> _Work request_: Scan the records below for the line containing "zašlete, prosím, Váš" and the line containing "entretenimento enquanto você". Copy both, plus every line between, exactly.

> _Data for analysis_:
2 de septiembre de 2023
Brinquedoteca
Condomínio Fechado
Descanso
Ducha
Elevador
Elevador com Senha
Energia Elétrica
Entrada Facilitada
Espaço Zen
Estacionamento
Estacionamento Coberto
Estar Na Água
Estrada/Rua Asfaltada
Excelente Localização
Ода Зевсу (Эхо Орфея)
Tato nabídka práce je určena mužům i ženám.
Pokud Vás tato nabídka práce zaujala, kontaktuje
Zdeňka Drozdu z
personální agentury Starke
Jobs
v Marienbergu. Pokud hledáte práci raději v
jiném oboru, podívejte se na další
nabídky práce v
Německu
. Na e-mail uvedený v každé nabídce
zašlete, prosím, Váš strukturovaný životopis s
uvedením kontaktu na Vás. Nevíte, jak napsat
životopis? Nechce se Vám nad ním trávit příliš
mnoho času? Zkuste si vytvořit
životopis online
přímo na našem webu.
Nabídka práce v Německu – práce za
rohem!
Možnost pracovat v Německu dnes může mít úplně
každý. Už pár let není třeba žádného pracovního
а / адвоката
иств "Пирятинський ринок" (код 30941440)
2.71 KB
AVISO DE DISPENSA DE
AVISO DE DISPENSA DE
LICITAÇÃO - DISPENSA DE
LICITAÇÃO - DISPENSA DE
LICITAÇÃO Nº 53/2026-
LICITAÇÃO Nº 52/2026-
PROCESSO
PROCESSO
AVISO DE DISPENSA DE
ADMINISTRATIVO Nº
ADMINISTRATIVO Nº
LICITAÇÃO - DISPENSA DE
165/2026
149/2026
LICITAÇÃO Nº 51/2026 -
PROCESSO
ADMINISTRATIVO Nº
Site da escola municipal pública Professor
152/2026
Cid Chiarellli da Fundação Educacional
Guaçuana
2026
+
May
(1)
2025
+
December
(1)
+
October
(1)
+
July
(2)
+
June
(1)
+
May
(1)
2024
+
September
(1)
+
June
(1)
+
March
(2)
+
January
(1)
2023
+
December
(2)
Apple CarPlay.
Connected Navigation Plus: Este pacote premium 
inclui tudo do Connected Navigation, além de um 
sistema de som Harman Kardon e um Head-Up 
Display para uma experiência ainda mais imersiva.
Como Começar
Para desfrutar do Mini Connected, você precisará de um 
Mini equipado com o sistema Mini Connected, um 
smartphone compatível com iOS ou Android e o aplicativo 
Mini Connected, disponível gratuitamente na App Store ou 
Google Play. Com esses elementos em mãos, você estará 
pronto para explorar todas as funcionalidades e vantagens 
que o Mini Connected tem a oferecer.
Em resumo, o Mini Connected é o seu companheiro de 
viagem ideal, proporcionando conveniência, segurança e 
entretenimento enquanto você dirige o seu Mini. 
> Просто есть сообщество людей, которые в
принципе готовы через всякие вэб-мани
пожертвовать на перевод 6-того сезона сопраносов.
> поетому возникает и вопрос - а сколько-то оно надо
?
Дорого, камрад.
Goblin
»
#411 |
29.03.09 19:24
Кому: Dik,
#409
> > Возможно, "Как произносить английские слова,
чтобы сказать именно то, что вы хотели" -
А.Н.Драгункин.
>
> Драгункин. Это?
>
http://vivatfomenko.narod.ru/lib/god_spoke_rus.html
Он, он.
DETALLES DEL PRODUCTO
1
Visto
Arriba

> _Task result_:
zašlete, prosím, Váš strukturovaný životopis s
uvedením kontaktu na Vás. Nevíte, jak napsat
životopis? Nechce se Vám nad ním trávit příliš
mnoho času? Zkuste si vytvořit
životopis online
přímo na našem webu.
Nabídka práce v Německu – práce za
rohem!
Možnost pracovat v Německu dnes může mít úplně
každý. Už pár let není třeba žádného pracovního
а / адвоката
иств "Пирятинський ринок" (код 30941440)
2.71 KB
AVISO DE DISPENSA DE
AVISO DE DISPENSA DE
LICITAÇÃO - DISPENSA DE
LICITAÇÃO - DISPENSA DE
LICITAÇÃO Nº 53/2026-
LICITAÇÃO Nº 52/2026-
PROCESSO
PROCESSO
AVISO DE DISPENSA DE
ADMINISTRATIVO Nº
ADMINISTRATIVO Nº
LICITAÇÃO - DISPENSA DE
165/2026
149/2026
LICITAÇÃO Nº 51/2026 -
PROCESSO
ADMINISTRATIVO Nº
Site da escola municipal pública Professor
152/2026
Cid Chiarellli da Fundação Educacional
Guaçuana
2026
+
May
(1)
2025
+
December
(1)
+
October
(1)
+
July
(2)
+
June
(1)
+
May
(1)
2024
+
September
(1)
+
June
(1)
+
March
(2)
+
January
(1)
2023
+
December
(2)
Apple CarPlay.
Connected Navigation Plus: Este pacote premium 
inclui tudo do Connected Navigation, além de um 
sistema de som Harman Kardon e um Head-Up 
Display para uma experiência ainda mais imersiva.
Como Começar
Para desfrutar do Mini Connected, você precisará de um 
Mini equipado com o sistema Mini Connected, um 
smartphone compatível com iOS ou Android e o aplicativo 
Mini Connected, disponível gratuitamente na App Store ou 
Google Play. Com esses elementos em mãos, você estará 
pronto para explorar todas as funcionalidades e vantagens 
que o Mini Connected tem a oferecer.
Em resumo, o Mini Connected é o seu companheiro de 
viagem ideal, proporcionando conveniência, segurança e 
entretenimento enquanto você dirige o seu Mini. 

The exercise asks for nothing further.